**Work to be completed:**
For every record that follows, write out the text exactly and omit the picture, if one is present.
○ ○ ○ ○
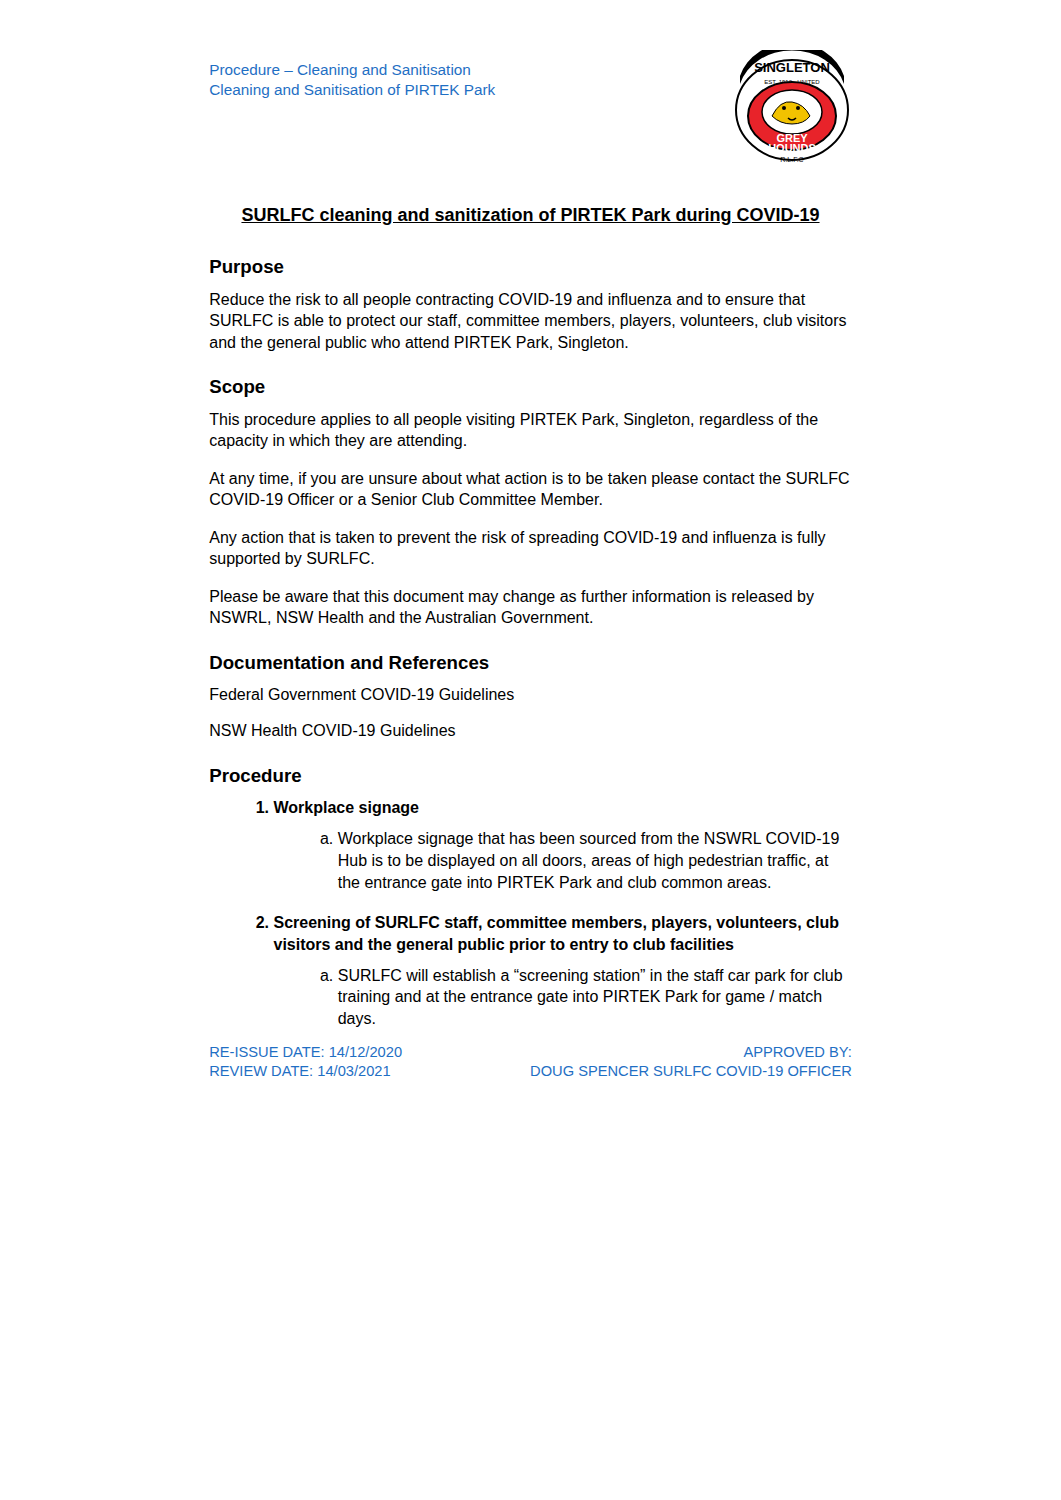Procedure – Cleaning and Sanitisation
Cleaning and Sanitisation of PIRTEK Park
SINGLETON EST. 1910 · UNITED GREY HOUNDS R.L.F.C
SURLFC cleaning and sanitization of PIRTEK Park during COVID-19
Purpose
Reduce the risk to all people contracting COVID-19 and influenza and to ensure that SURLFC is able to protect our staff, committee members, players, volunteers, club visitors and the general public who attend PIRTEK Park, Singleton.
Scope
This procedure applies to all people visiting PIRTEK Park, Singleton, regardless of the capacity in which they are attending.
At any time, if you are unsure about what action is to be taken please contact the SURLFC COVID-19 Officer or a Senior Club Committee Member.
Any action that is taken to prevent the risk of spreading COVID-19 and influenza is fully supported by SURLFC.
Please be aware that this document may change as further information is released by NSWRL, NSW Health and the Australian Government.
Documentation and References
Federal Government COVID-19 Guidelines
NSW Health COVID-19 Guidelines
Procedure
Workplace signage
Workplace signage that has been sourced from the NSWRL COVID-19 Hub is to be displayed on all doors, areas of high pedestrian traffic, at the entrance gate into PIRTEK Park and club common areas.
Screening of SURLFC staff, committee members, players, volunteers, club visitors and the general public prior to entry to club facilities
SURLFC will establish a “screening station” in the staff car park for club training and at the entrance gate into PIRTEK Park for game / match days.
RE-ISSUE DATE: 14/12/2020
REVIEW DATE: 14/03/2021
APPROVED BY:
DOUG SPENCER SURLFC COVID-19 OFFICER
○ ○ ○ ○
**Exercise solution:**
Procedure – Cleaning and Sanitisation
Cleaning and Sanitisation of PIRTEK Park
SINGLETON EST. 1910 · UNITED GREY HOUNDS R.L.F.C
SURLFC cleaning and sanitization of PIRTEK Park during COVID-19
Purpose
Reduce the risk to all people contracting COVID-19 and influenza and to ensure that SURLFC is able to protect our staff, committee members, players, volunteers, club visitors and the general public who attend PIRTEK Park, Singleton.
Scope
This procedure applies to all people visiting PIRTEK Park, Singleton, regardless of the capacity in which they are attending.
At any time, if you are unsure about what action is to be taken please contact the SURLFC COVID-19 Officer or a Senior Club Committee Member.
Any action that is taken to prevent the risk of spreading COVID-19 and influenza is fully supported by SURLFC.
Please be aware that this document may change as further information is released by NSWRL, NSW Health and the Australian Government.
Documentation and References
Federal Government COVID-19 Guidelines
NSW Health COVID-19 Guidelines
Procedure
Workplace signage
Workplace signage that has been sourced from the NSWRL COVID-19 Hub is to be displayed on all doors, areas of high pedestrian traffic, at the entrance gate into PIRTEK Park and club common areas.
Screening of SURLFC staff, committee members, players, volunteers, club visitors and the general public prior to entry to club facilities
SURLFC will establish a “screening station” in the staff car park for club training and at the entrance gate into PIRTEK Park for game / match days.
RE-ISSUE DATE: 14/12/2020
REVIEW DATE: 14/03/2021
APPROVED BY:
DOUG SPENCER SURLFC COVID-19 OFFICER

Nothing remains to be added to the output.